アデノシンの役割は睡眠改善だけでなく、抗炎症作用や血管拡張作用、細胞や組織を傷害から保護する作用などもあります。また、脳梗塞や脳挫傷(脳の打撲)などの脳の障害において脳を保護する重要な役割もあります。前述したECSはアデノシンの分泌にも関わっています。内因性カンナビノイドであるAEAは、アデノシンの分泌量を増加させることがわかっていますが、その正確なメカニズムの全貌はまだ解明されていません。現段階では、脳の前脳基底部にあるCB1を活性化するとアデノシンの分泌量を増加させることが報告されています。しかし、アデノシンはすぐに代謝される特性があり、アデノシンが多く分泌されて濃度が高くなるだけでは短時間でその効果は消失します。CBDは、アデノシンA2A受容体を活性化することでアデノシンの受容体への作用を促進すると同時に、細胞に取り込まれて一気に代謝されてしまうことを阻害する作用があります。

AEAやCBDのこれらの作用により、長時間アデノシンを効率良く脳内で利用することができると考えられています。

CB1やCB2以外のGPCR

上の項目でも解説したGPCRは、CB1やCB2以外にも数多くの種類が体内に存在し、それらにもCBDが作用する可能性が高いとされています。
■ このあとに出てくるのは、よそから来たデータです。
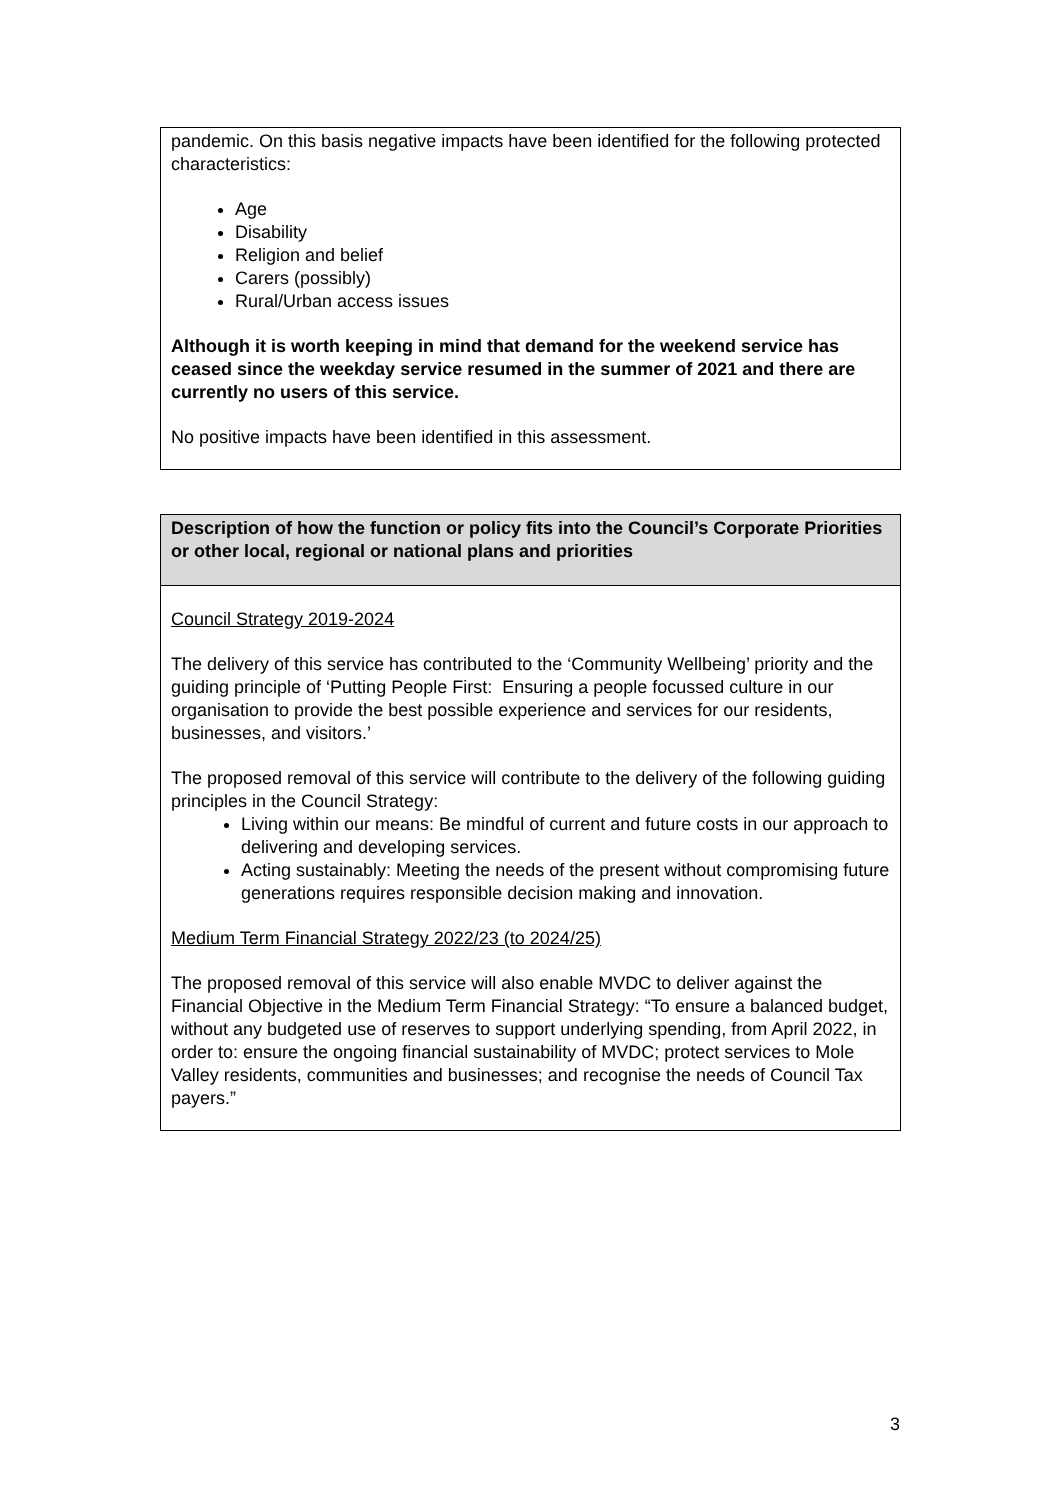| pandemic. On this basis negative impacts have been identified for the following protected characteristics: Age Disability Religion and belief Carers (possibly) Rural/Urban access issues Although it is worth keeping in mind that demand for the weekend service has ceased since the weekday service resumed in the summer of 2021 and there are currently no users of this service. No positive impacts have been identified in this assessment. |
| Description of how the function or policy fits into the Council’s Corporate Priorities or other local, regional or national plans and priorities |
| Council Strategy 2019-2024 The delivery of this service has contributed to the ‘Community Wellbeing’ priority and the guiding principle of ‘Putting People First: Ensuring a people focussed culture in our organisation to provide the best possible experience and services for our residents, businesses, and visitors.’ The proposed removal of this service will contribute to the delivery of the following guiding principles in the Council Strategy: Living within our means: Be mindful of current and future costs in our approach to delivering and developing services. Acting sustainably: Meeting the needs of the present without compromising future generations requires responsible decision making and innovation. Medium Term Financial Strategy 2022/23 (to 2024/25) The proposed removal of this service will also enable MVDC to deliver against the Financial Objective in the Medium Term Financial Strategy: “To ensure a balanced budget, without any budgeted use of reserves to support underlying spending, from April 2022, in order to: ensure the ongoing financial sustainability of MVDC; protect services to Mole Valley residents, communities and businesses; and recognise the needs of Council Tax payers.” |
3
GPCRはまだ多くの研究を必要とする分野ではありますが、その中でGPR55はすでに第3のカンナビノイド受容体とも言われています。GPRとは上で解説したGタンパク質を意味します。GPR55にはTHCはアゴニストとして、CBDはインバース・アゴニストもしくはアゴニストとして作用することがわかっています。GPR55が関わる疾患の中で、特に関心が高いのはがんの治療でしょうか。がん細胞にGPR55が多く発現するとがん細胞の増殖に繋がるとされており、GPR55は治療の核となるのではないかと注目されています。GPR55に対してインバース・アゴニスト(アンタゴニスト)として働きかけるCBDにも抗がん作用があると考えられるのも自然なことです。

現段階では、抗がん剤とCBDとの組み合わせでGPR55を持つがん細胞の縮小に成功したことが報告されています。また、他のGPCRではGPR18もカンナビノイド受容体としての性質があるのではないかと考えられています。更に、現段階ではアブノーマル・カンナビジオール(通常のCBDと同じ元素を持つが構造が違う)やAEAによって活性化することがわかっています。